Jane is the author of WaysWomenOrgasm.org and Nosper.com. WaysWomenOrgasm.org aims to inform and reassure women of all ages: both the site content and pictures are completely clean. Nosper.com is interested in promoting approaches to family life that allow us to raise children while remaining sane. The site welcomes suggestions for how adults of both sexes can continue doing their own thing and having fun together while, at the same time, being there for their kids.

Friday 16 October 2009

How a woman can enjoy sex play

In the novelty of a new sexual relationship, I have explored a variety of sexual activities with a partner. So, in addition to vaginal intercourse missionary style, in the early days we tried oral sex, clitoral stimulation and different positions for intercourse.
I enjoyed the role of the prostitute, giving pleasure to my man, but I never experienced the sexual arousal required for orgasm. The sensations from oral sex were too vague and my clitoris was too sensitive for my partner to be able to stimulate me manually.
For many years, our sex life settled into the usual marital rut of nothing more than vaginal intercourse to male orgasm. It was the easiest way to provide my partner with some sexual relief and involved me in minimal sexual effort.
Once we had children, we would occasionally get away for weekends. These opportunities, plus holidays (with childcare) where we had more time for sex, meant that my partner could spend time masturbating me (from behind) before having intercourse.
I took the contraceptive pill from the age of eighteen until my partner had a vasectomy after the birth of our third child. Around this time, approximately aged 35, I found that vaginal intercourse became much more comfortable and sensual.
I’ll never know whether this effect was age related or the result of coming off the pill. I found that from time to time my body felt more sensual and aroused. As a young woman I was never aware of any sense of physical arousal. Later my mind has become more tuned into eroticism and I can feel my genital area throbbing with excitement.
So every few weeks I become positively engaged on the idea of sexual activity. I wish it were more often but there it is. I guess we just have to be grateful for what we have. I get a lot more out of sex when I am in this state of being psychologically aroused.
Naughtier than vaginal intercourse
When I am feeling aroused, I look forward to sex sessions with my partner. Sometimes we watch a porn movie in the living room. We put a waterproof sheet and large towel over the ottoman. I kneel down and bend over the ottoman.
My partner sits behind with a good view up between my legs from behind. He has control of the baby oil and lube. While we are watching the movie he penetrates me from behind with fingers and penis. I fast forward to the bits of the movie that I like.
Other times we have sex on the bed. As always, we use a waterproof sheet, large towel and lots of lube. We make sure the lights are low so that I can focus fully on the sensations of my partner stimulating me.
We keep a bag of sex toys. Sometimes my partner uses a dildo vibrator to penetrate my vagina while his penis penetrates my anus. Other times he uses a butt plug in my anus while he penetrates my vagina. Always he stimulates my clitoris from behind.
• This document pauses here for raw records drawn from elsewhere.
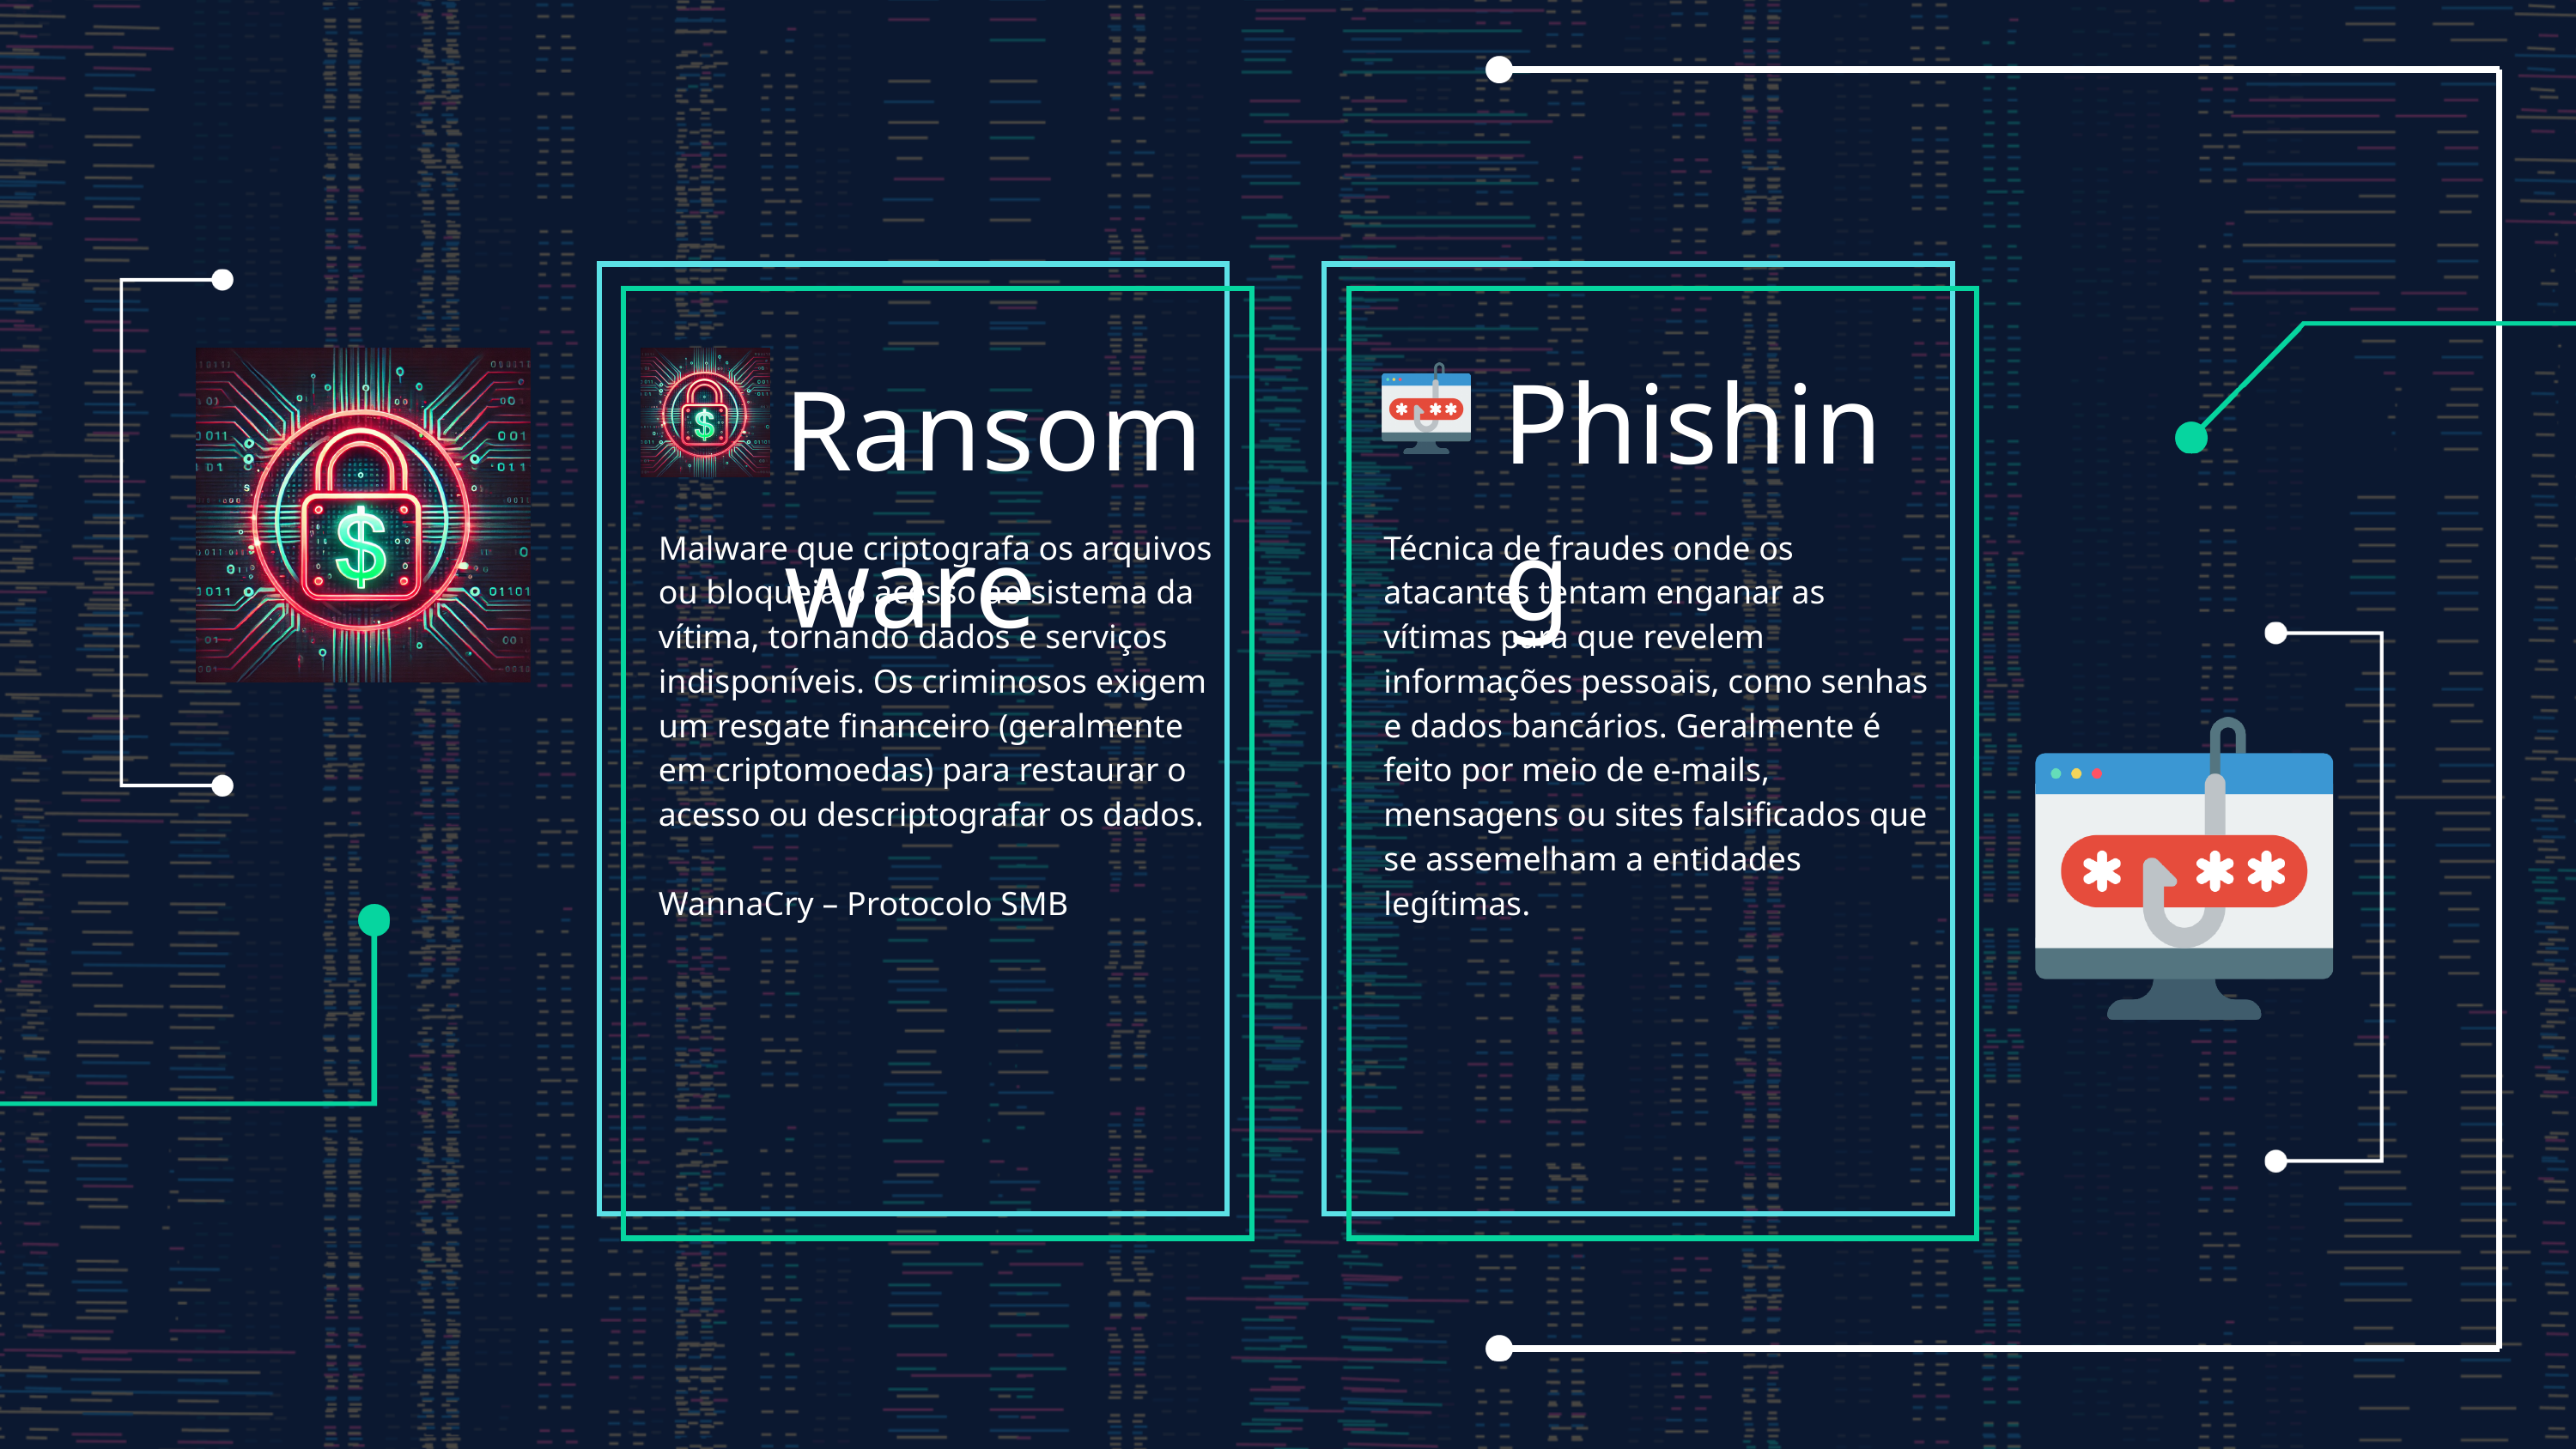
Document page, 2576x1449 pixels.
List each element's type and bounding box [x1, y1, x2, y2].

picture [0, 0, 2576, 1449]
text_box [623, 263, 1253, 1239]
text_box [1323, 238, 1953, 1215]
text_box [598, 238, 1228, 1215]
text_box [1348, 263, 1978, 1239]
The modern male lover needs to be a bit of an octopus to do all of this simultaneously but never mind… Depending on my levels of arousal, I feel different sensations from sex with a partner. Basically, the more turned on I am the better the feelings.
Vaginal fisting where my partner penetrates my vagina with all the fingers of one hand, sometimes the whole hand, can give me amazing feelings. When his fingers thrust gently backwards and forwards, I am overwhelmed with waves of physical arousal.
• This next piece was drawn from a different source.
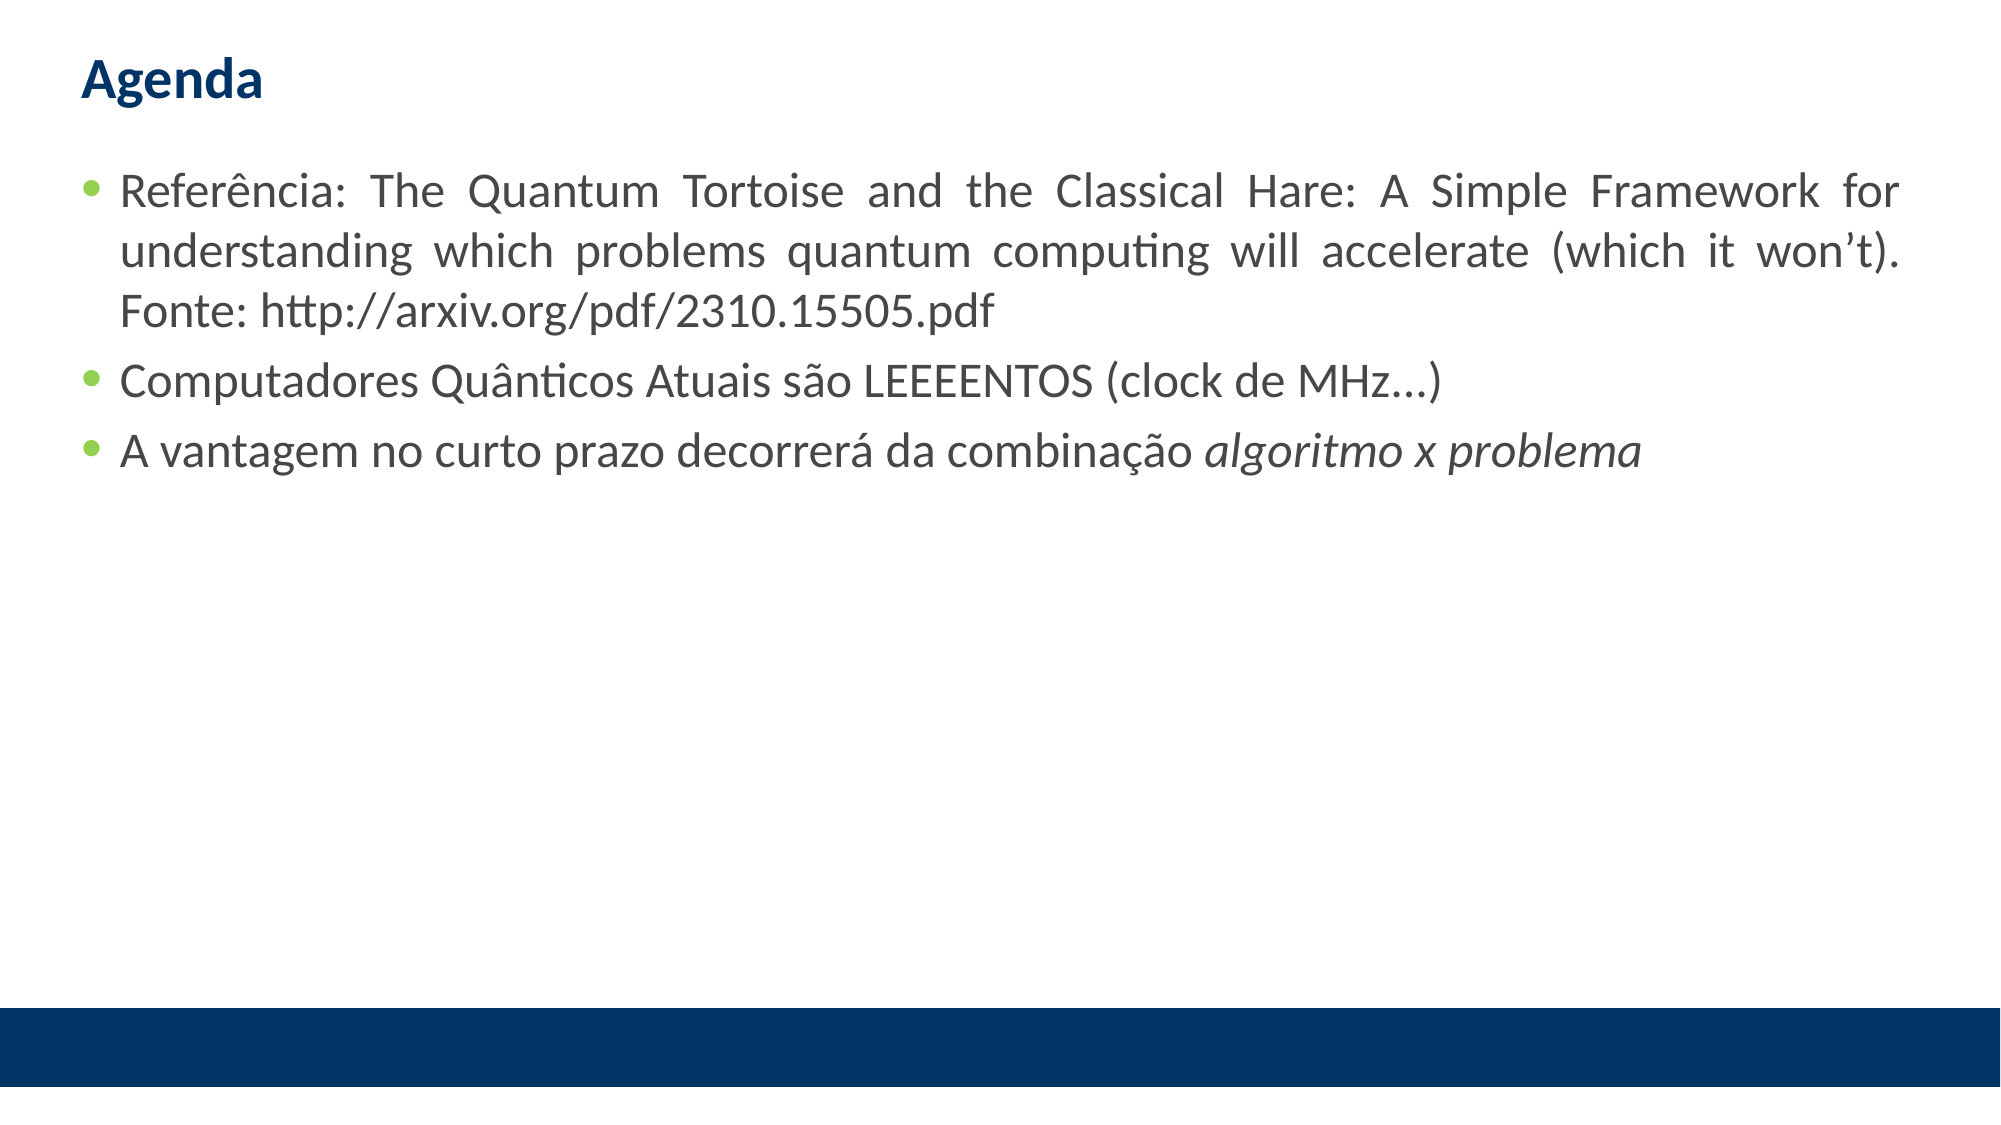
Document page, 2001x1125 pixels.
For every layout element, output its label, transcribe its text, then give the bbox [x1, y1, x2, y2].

list Referência: The Quantum Tortoise and the Classical Hare: A Simple Framework for understanding which problems quantum computing will accelerate (which it won’t). Fonte: http://arxiv.org/pdf/2310.15505.pdf Computadores Quânticos Atuais são LEEEENTOS (clock de MHz...) A vantagem no curto prazo decorrerá da combinação algoritmo x problema [66, 149, 1917, 1001]
title Agenda [66, 12, 1917, 138]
Anal sex, usually starting with finger penetration, but usually ending with penile penetration has always been arousing for me. Sometimes we start a sex session with a shower and my partner gives me an enema.
It’s vital to take things slowly and start only with finger penetration. If a woman ends up sore from anal sex, then she will need time to heal up physically but she will also have negative connotations that will put her off trying again.
This is the difficult part for a man. You need to be ready to slow down and even to stop anal sex if the woman is not enjoying it. The woman needs to accept that it is counterproductive to be the martyr here. Keep it fun and arousing!